Kör Ahmet’i çok dinlerdi. Onun taklitleriyle başlamıştı aslında. Ve onun tarzında mahalli konuşmalarla tek kişilik tiyatrosuna başladı. Kadın, çocuk sesi derken bir kasetlik tiyatronun sonuna geldi. Konularla uygunluğuna göre tabi sesleri de kullanmayı ihmal etmedi.

Konya’da çok tanınan Kör Ahmet kadar meşhur olmayı hayal etti. O, uduyla vardı. Ben de bağlama çalarak meşhur olsam, cümlesi döküldü dudaklarından.

Aslında o da biliyordu hayatının bu şekilde devam edeceğini, tek odalı evde yokluk içinde nefeslenmeyi sürdüreceğini, hayatının sıkıntılarla, zorluklarla mücadele ile yoğrulacağını, kimsenin de umurunda olmayacağını. Ama gönül işte! Ferman da dinlemez, duyguların getirdiği isteklerin önüne set de çekemezdi.

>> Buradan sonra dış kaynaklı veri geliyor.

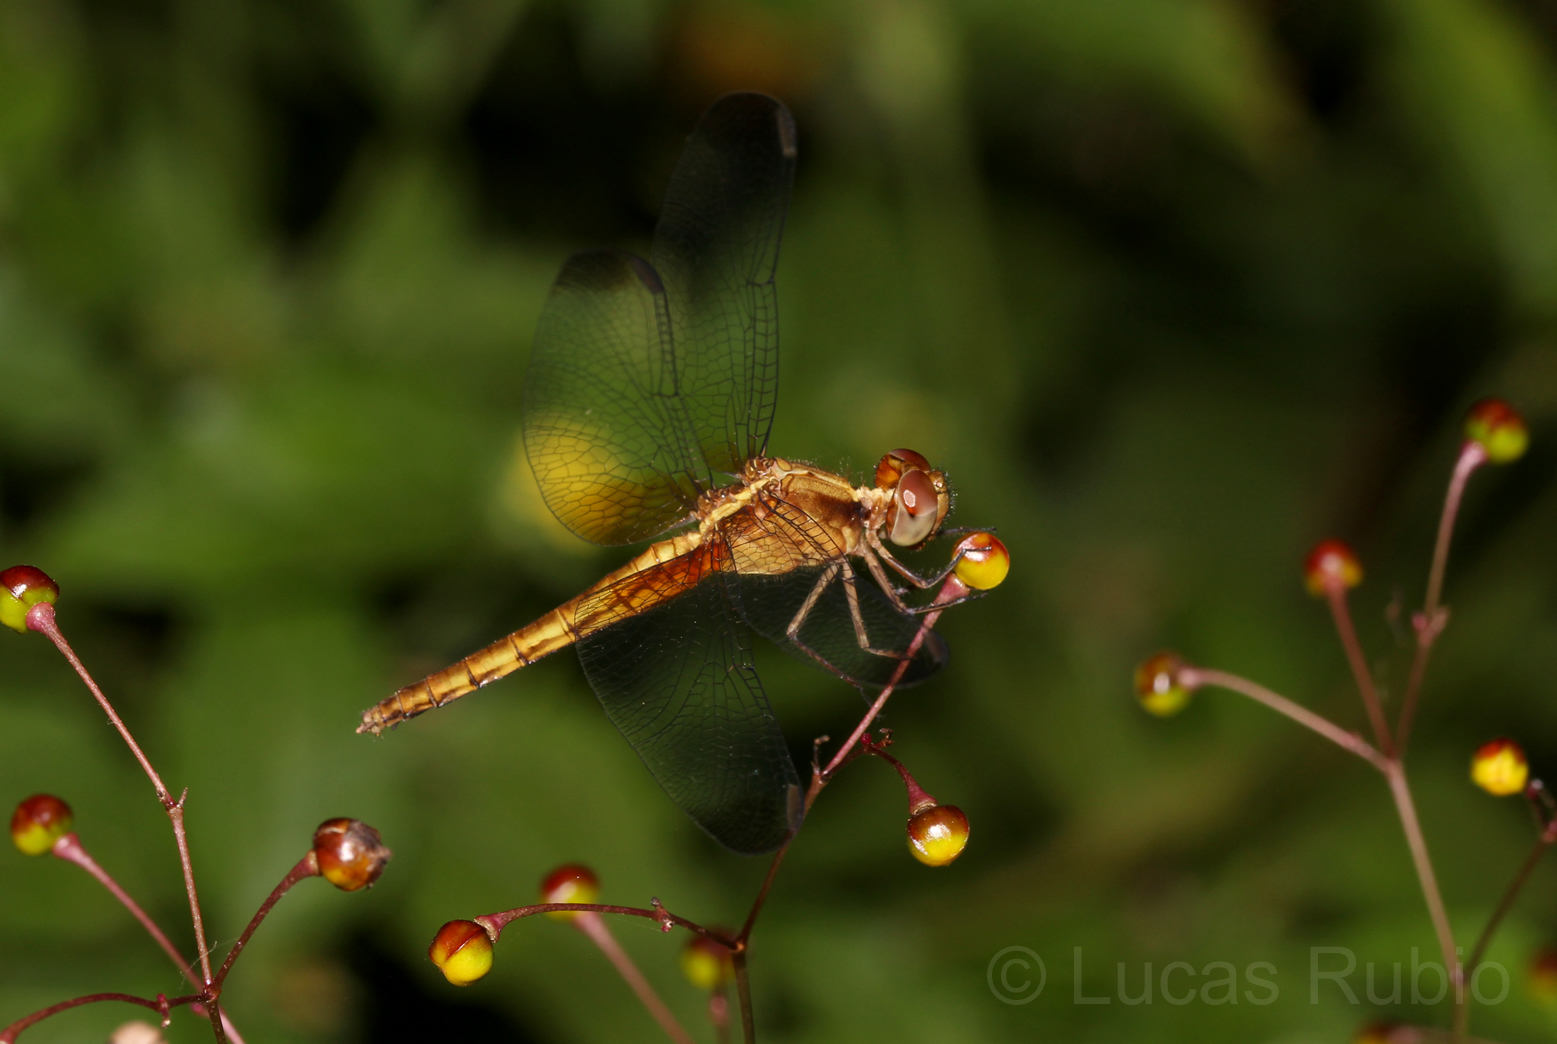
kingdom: Animalia
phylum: Arthropoda
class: Insecta
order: Odonata
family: Libellulidae
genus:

Nereye çıkacağını bilmediği bir düdenden geçtiğini düşündü, anaforun kucağında bilmediği yerlere doğru yolculuğa çıktı nefessiz, duyarsız şekilde. Bazen sıcacık yaz gününde bir şelaleden aşağı atlarken hissettiği serinlikle nefeslendi.

Yağmur şiddetini artırdıkça odanın içine düşen damlalar kocaman kocaman oldu. Kaplar doldu doldu boşaldı defalarca. Damlaların, üzerine fırlatılan bir kurşun olduğu düşüncesiyle ezildi. Köşeye sıkıştı. Savunmasız bir çocuk edasıyla dudakları kıpırdadı. Allah’ım sen büyüksün. Çaresizliğin çaresi sensin, diye mırıldandı.

Yakarışları duygularını güçlendirdi. Yaşadıklarının çok önemli olmadığını düşünmeye başladı. Daha kötü durumdaki binlercesini hatırladı…

Rahatladı. Odanın orasında burasındaki dolan kapları tekrar boşalttı.